McFadden Engineering designed a membrane bioreactor (MBR) treatment facility that replaced the school’s Fixed Activated Sludge Treatment (FAST®) plant and chlorine addition system. Wastewater is collected from the school and adjacent school buildings and gravity flows into an influent pump station. From the influent pump station, water is pumped to an equalization pump station with a basket screen to manually collect and remove large debris. From there, water flows to a 10,000-gallon equalization tank with the effluent pipe located at the top of the tank allowing solids to settle and collect at the bottom. Water then flows to a membrane bioreactor (MBR) feed tank where it is pumped to the Huber smartMBR waste water treatment plant.
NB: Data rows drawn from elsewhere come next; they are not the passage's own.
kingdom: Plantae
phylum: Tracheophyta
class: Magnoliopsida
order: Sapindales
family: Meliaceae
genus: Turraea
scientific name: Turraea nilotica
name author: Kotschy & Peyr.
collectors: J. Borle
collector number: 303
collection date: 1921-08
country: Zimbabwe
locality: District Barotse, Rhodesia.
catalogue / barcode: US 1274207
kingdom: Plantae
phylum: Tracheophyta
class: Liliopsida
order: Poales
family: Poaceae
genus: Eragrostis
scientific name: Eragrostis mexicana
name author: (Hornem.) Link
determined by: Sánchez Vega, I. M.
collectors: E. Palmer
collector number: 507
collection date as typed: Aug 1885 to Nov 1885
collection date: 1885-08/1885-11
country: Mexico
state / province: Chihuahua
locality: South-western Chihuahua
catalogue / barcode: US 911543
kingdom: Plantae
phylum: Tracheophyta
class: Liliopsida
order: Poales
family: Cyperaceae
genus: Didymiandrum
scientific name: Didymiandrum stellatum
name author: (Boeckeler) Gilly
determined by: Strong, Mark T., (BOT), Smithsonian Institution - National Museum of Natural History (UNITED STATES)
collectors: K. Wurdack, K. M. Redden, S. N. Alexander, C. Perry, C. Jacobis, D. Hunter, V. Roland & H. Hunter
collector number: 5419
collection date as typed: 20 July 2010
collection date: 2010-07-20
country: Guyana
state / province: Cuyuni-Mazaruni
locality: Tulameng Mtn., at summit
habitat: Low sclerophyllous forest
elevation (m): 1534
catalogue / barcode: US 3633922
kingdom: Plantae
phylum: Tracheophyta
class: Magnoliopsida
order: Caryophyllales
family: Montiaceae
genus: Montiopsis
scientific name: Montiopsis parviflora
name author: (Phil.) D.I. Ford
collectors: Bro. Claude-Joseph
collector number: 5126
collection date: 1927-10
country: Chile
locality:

The MBR system provides high effluent quality at economical costs for the school. MBR is a proven advanced wastewater treatment technology that combines biological treatment with membrane filtration to produce high quality effluent. The MBR is a suspended growth-activated sludge system that utilizes microporous membranes for solid/liquid separation instead of secondary clarifiers. A Huber smartMBR was chosen for this process and installed at the site in 2013. The MBR operating at Leroy High school was sized for a peak flow of 20,000-gallons per day. The treated effluent is discharged to a pump station that pumps the water to the discharge location.